La Pallice, qui est finalement plus une ville à part entière qu'un quartier, a gardé, malgré sa déshérence économique, ce particularisme si fort de toute zone portuaire, où qu'elle soit dans le monde... et moi ça m'a toujours fait rêver ! J'adore l'ambiance des docks industriels, traîner sur les quais derrière le boulevard de la Soif, même si parfois certains recoins ont la réputation, à juste titre, d'être plus ou moins malfamés à cause de multiples petits trafics qui donnent des poussées d'urticaires aux agents des douanes installés sur le site ! Il ne m'est jamais rien arrivé de désagréable, aussi peut-être parce que ce territoire m'est familier depuis si longtemps. Le monde de la marine marchande et surtout leurs codes de comportement sont sans doute un peu frustres, mais jamais gratuits : l'imbécile de service qui vient jouer les Marlon Brendo d'opérette, pour frimer devant sa nouvelle copine, en allant chercher des noises à de solides bonhommes ayant passé 3 mois en mer sans escale, n'aura que ce qu'il mérite s'il repart en slip. Faut pas les chauffer les matelots... d'autant moins que la première chose qu'ils font en arrivant à terre, c'est d'ingurgiter de grosses quantités d'alcool fort. La Pallice est un no man land exempté de badauds, car ici on est au bout du monde avec des mecs, qu'ils soient simples dockers, remorqueurs ou commandants de bord qui sont des gens avec des vies difficiles : ils travaillent dur, passent la plus grande partie de leur existence sur des ponts de navires quelque soient les conditions climatiques. Mais paradoxalement, malgré la noirceur apparente de cet univers, i l y a une vraie poésie des lieux avec le cliquetis des grues de déchargement, les sirènes au timbre profond des cargos, les signaux magiques du sémaphore du môle d'escale, la cohabitation de plusieurs langues parlées par des centaines de marins en transit. Les Ukrainiens et leurs chansons si belles et si tristes, les Turcs imperturbables, à la malice très orientale, les Africains rigolards et magouilleurs. Petit monde clos où existe une vraie solidarité, à condition d'y avoir fait ses preuves.

Je peux comprendre que l'on ait quelque réticence à apprécier La Pallice pour des raisons d'ordre esthétiques ou bien morales. Ici pas de belles perspectives historiques peuplées de bourgeois rochelais bon teint, juste le va et vient incessant de gros camions de fret et les sourires tarifés des putes que l'on aperçoit dans la pénombre de trois ou quatre bars décorés de lumières criardes.

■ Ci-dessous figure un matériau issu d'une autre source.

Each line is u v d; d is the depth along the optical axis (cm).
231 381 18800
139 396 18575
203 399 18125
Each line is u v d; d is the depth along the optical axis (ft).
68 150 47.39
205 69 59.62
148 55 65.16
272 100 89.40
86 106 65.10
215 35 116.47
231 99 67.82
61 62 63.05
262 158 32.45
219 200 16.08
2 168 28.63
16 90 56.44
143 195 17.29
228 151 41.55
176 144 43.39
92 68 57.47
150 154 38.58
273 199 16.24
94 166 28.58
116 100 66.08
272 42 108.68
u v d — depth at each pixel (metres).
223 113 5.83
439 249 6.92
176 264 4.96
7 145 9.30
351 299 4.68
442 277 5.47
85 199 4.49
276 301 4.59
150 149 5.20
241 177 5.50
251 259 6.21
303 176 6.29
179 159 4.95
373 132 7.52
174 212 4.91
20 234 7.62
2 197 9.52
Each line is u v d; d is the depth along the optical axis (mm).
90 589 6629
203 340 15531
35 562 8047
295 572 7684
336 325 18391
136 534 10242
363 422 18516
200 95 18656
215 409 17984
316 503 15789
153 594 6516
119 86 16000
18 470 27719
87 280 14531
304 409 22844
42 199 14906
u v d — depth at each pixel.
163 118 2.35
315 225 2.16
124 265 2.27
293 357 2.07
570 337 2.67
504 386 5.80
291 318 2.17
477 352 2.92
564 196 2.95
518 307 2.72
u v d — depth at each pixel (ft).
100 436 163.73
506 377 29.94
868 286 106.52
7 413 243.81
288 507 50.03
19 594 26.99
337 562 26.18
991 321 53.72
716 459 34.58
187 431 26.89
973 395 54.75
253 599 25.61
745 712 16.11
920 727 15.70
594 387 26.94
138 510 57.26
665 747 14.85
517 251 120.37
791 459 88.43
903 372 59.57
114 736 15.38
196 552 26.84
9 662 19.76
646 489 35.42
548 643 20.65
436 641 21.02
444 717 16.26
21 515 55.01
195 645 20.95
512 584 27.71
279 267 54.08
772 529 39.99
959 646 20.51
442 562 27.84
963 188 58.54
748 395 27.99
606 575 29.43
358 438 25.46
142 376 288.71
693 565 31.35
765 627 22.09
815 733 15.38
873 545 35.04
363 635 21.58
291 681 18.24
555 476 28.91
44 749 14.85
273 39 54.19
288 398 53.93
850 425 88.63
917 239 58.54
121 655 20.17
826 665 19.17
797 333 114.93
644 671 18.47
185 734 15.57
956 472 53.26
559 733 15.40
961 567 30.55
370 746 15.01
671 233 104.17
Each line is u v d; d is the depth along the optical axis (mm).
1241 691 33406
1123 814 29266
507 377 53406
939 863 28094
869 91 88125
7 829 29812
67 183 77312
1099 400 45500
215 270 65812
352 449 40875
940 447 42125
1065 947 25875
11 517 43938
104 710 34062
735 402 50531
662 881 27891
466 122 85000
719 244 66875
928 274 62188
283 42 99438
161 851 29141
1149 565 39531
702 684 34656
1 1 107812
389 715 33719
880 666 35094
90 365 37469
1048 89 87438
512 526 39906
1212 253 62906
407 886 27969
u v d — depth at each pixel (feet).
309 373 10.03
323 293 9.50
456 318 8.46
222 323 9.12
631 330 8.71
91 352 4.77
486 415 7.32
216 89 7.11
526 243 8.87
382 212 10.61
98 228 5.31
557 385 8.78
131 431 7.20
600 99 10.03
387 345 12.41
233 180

Pourtant j'ai souvent rencontré dans les quartiers populaires qui bordent les deux grandes artères principales des parcours étonnants de femmes fatalistes mais résolues, d'hommes opiniâtres aux mains calleuses et de gosses rieurs et démerdards; tous remplis de bien plus d'humanité et d'authenticité que dans les salons feutrés et suffisants du centre-ville.

Bien sûr les esprits raisonneurs me rétorqueront avec beaucoup d'à propos que ce petit monde, aux existences laborieuses et précaires, ne représente pas la majorité de la population Pallicoise. Bien sûr ! Mais qu'ils soient médecins, chômeurs, commerçants, dockers ou simples résidents, tous ont une certaine fierté à habiter et vivre dans cet endroit. La Pallice est la plus belle ville moche que je connaisse avec ce supplément d'âme de ceux dont la ligne de vie et d'horizon est une déclinaison de bleus azurés et maritimes dont ils se nourrissent.